Para que quedara constancia de la nueva vendeta reproduje los fragmentos
más significativos de ese discurso abyecto en el número 1 de la revista Encuentro de la cultura cubana, una publicación que fundé en Madrid en 1996 junto a
amigos del exilio y de la isla, con la intención de contribuir a que Cuba descubra por fin los caminos de la democracia y del consenso, supere el odio y la
sed de venganza, y desarrolle la memoria histórica y la capacidad de análisis
crítico como fundamentos de un futuro de paz.
Entretanto, en la isla, los miembros del Centro de Estudios de América
fueron dispersados como tropas vencidas, como lo habían sido los integrantes
del Departamento de Filosofía 25 años antes.

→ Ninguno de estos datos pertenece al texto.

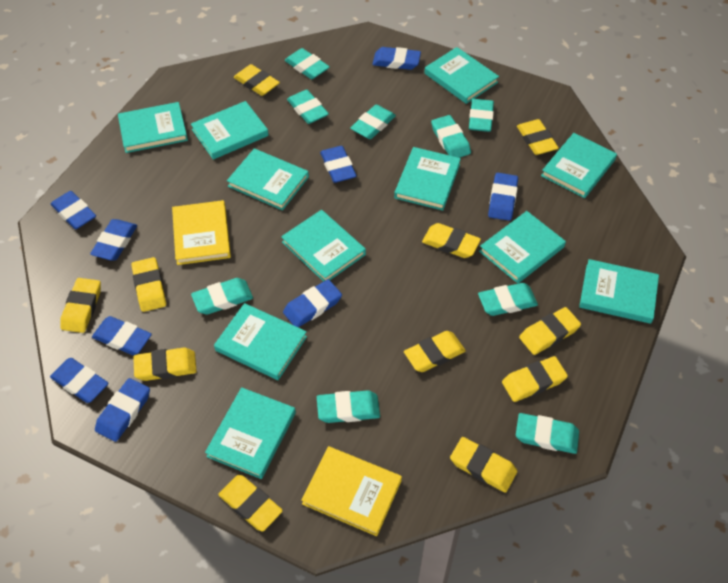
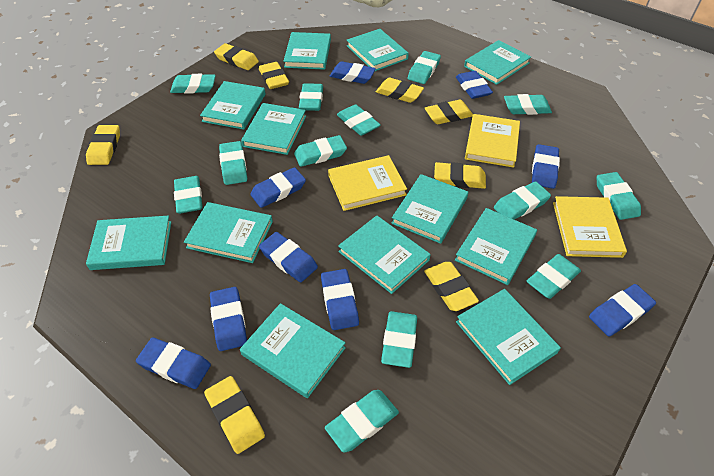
turquoise book: [118,102,188,153] [191,101,269,160] [205,387,296,479] [214,303,307,380] [227,148,309,211] [281,210,366,282] [394,147,461,210] [425,47,499,104] [479,211,566,283] [541,133,617,198] [579,259,659,324] = 11 -> [86,216,171,270] [184,202,273,263] [200,81,265,130] [240,303,346,398] [241,103,306,155] [283,32,331,70] [338,215,431,294] [347,29,409,72] [391,174,468,244] [455,208,537,285] [456,289,561,385] [464,40,531,85] = 12
turquoise eraser: [191,278,253,315] [285,48,330,79] [287,90,329,124] [317,390,380,423] [350,105,396,139] [431,115,471,158] [469,99,494,132] [478,283,538,316] [516,413,579,454] = 9 -> [170,74,216,94] [174,176,203,214] [219,141,247,185] [294,135,347,167] [299,83,323,111] [325,390,399,453] [337,104,381,136] [381,311,417,368] [408,51,441,84] [494,181,551,220] [504,94,552,115] [527,254,581,299] [597,172,641,220] = 13
yellow book: [172,200,231,265] [301,446,402,536] = 2 -> [328,155,407,211] [465,114,520,168] [553,196,627,258] = 3
yellow eraser: [60,278,101,333] [131,257,166,312] [133,348,197,381] [218,475,283,531] [234,64,280,96] [404,331,466,372] [422,223,481,258] [450,437,517,493] [502,356,568,402] [517,119,559,155] [519,307,581,355] = 11 -> [86,125,120,165] [204,376,265,454] [214,43,259,70] [259,62,289,89] [376,78,424,103] [424,262,479,311] [425,100,473,124] [434,162,486,189] = 8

Hugo Azcuy, el mejor y más
ingenuo de todos nosotros, y el que más lejos había llegado en la crítica al castrismo entre los miembros del cea en una serie de ensayos sobre los vacíos
jurídicos de la Cuba contemporánea, no pudo soportar ese reencuentro con
el destino de los humillados en un régimen totalitario y murió de un infarto,
otra de las tantas formas de ser devorado por lo que Sergio Ramírez llamó
«Las fauces de Saturno». Existe un libro estremecedor (Maurizio Giuliano, El
Caso CEA, Ediciones Universal, Miami, 1997), donde se recogen textualmente
las actas de aquel vil proceso inquisitorial, en el que el objetivo consiste en
destrozar la autoestima de los vencidos. Mi espíritu estaba entre ellos, con
ellos. Sé perfectamente que no aprueban mi crítica radical al castrismo, ni mi
decisión de haber permanecido en el exilio, ni tampoco la de editar la revista
Encuentro de la cultura cubana. Pese a ello, yo los consideré, los considero y los
seguiré considerando mis amigos. Sólo deseo que alguna vez tengamos un
país en el que podamos vivir todos, y querernos más allá de nuestros muchos
desacuerdos, y en él varias revistas y periódicos donde discutir pública, democrática, pacífica, civilizadamente nuestras radicales discrepancias.